Why You'll Love This
By book four, Anskar has shed every master who claimed him — and that's exactly when the real danger begins.
- Great if you want: dark fantasy with political intrigue, demons, and a conflicted protagonist
- The experience: momentum builds steadily, then accelerates hard into the finale
- The writing: Hogan layers theological corruption and personal agency with real thematic weight
- Skip if: you haven't read the earlier books — this rewards prior investment
About This Book
By the fourth book in The Necromancer's Key series, the stakes have compounded into something genuinely dangerous. Anskar is no longer the uncertain young man shaped by others' agendas — he's made hard choices, shed old allegiances, and stepped into a war that wants to consume him whole. Caught between a Church determined to erase an entire culture, rebels who need him but don't fully trust him, and a corrupted power pulling at him from within, he faces a reckoning that is as much internal as it is world-shaking. Hogan has built toward this pressure point carefully, and here it lands.

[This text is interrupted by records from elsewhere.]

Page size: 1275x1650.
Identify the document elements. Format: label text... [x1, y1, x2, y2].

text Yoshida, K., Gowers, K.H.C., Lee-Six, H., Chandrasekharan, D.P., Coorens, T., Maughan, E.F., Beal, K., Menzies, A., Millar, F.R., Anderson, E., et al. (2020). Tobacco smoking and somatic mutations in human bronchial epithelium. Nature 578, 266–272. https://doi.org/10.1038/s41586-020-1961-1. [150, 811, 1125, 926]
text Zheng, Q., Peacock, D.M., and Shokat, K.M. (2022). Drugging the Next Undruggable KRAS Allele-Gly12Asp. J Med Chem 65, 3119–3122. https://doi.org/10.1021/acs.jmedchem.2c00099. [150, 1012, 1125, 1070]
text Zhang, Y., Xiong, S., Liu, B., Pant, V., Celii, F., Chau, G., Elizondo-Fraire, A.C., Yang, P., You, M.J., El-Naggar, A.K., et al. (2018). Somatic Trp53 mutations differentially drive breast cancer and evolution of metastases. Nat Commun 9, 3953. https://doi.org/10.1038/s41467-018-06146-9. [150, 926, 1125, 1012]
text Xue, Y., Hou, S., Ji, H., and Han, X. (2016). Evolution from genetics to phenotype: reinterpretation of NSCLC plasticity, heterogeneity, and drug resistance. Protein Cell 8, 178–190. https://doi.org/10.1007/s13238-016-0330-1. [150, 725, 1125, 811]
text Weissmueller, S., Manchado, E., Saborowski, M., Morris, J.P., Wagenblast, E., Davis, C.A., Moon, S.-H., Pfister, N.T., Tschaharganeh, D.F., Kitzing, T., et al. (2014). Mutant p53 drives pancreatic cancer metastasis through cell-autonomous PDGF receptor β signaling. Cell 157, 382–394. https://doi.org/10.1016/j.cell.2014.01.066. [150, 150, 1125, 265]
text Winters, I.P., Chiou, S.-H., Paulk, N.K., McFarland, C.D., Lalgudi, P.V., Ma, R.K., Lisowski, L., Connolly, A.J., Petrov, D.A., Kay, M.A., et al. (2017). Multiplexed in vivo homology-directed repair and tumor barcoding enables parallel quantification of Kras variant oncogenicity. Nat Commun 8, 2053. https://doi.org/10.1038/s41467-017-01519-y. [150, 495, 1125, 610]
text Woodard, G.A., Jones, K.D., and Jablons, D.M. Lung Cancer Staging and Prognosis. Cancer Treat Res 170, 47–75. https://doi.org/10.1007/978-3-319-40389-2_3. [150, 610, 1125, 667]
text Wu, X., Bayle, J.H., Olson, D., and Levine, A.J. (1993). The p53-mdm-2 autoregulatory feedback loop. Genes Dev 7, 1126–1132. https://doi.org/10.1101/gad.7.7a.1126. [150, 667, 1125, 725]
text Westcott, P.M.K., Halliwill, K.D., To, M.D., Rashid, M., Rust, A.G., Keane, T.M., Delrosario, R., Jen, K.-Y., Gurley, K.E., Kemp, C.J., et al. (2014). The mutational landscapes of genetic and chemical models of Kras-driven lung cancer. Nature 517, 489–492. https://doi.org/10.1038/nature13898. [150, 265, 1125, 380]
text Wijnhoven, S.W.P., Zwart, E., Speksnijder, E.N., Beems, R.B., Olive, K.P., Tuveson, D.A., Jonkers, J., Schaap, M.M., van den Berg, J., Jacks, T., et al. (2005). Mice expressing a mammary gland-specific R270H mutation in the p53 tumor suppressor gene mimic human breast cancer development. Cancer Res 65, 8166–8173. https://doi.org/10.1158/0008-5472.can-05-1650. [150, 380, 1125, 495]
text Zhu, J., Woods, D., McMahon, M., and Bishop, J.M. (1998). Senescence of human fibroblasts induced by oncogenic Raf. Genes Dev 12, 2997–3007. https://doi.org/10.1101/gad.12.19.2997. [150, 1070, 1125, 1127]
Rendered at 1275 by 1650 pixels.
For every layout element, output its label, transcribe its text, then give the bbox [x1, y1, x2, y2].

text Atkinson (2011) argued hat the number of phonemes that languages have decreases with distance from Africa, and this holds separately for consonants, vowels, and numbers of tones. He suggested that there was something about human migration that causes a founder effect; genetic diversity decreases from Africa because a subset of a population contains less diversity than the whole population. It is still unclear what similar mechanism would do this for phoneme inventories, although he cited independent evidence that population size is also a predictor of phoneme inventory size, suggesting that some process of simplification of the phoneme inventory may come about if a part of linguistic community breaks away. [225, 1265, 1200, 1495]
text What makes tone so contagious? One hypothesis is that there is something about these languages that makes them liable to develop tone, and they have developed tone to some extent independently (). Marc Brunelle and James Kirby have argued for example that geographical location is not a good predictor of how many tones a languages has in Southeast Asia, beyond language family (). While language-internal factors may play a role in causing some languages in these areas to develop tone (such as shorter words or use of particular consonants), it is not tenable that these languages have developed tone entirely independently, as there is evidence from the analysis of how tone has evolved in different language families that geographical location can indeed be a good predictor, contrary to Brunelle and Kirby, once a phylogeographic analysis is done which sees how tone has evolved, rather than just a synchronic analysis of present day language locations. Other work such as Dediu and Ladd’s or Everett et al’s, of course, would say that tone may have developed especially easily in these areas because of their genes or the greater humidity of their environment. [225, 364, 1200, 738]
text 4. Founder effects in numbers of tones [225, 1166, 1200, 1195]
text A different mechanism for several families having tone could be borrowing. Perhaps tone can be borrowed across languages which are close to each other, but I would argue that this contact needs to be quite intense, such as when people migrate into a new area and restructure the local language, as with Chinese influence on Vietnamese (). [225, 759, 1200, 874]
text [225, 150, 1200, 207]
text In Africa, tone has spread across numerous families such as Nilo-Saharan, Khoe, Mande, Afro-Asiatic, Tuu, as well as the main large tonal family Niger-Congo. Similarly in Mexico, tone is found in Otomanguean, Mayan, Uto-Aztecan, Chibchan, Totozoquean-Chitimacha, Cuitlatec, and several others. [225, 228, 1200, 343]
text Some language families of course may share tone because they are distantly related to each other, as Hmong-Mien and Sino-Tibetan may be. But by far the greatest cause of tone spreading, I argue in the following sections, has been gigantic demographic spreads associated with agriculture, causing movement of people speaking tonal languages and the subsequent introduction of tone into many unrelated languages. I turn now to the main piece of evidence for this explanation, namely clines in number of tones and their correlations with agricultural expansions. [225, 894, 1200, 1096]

What distinguishes this entry is how Hogan balances escalation with character depth. The prose stays clean and purposeful — never showy, always in service of momentum — while the structure allows space for the quieter, harder questions about identity, corruption, and what a person owes to those they've hurt or abandoned. At 584 pages, the book earns its length. Readers who have followed Anskar from the beginning will find this installment the most rewarding yet, and those new to the series will quickly understand why it has held its audience so steadily.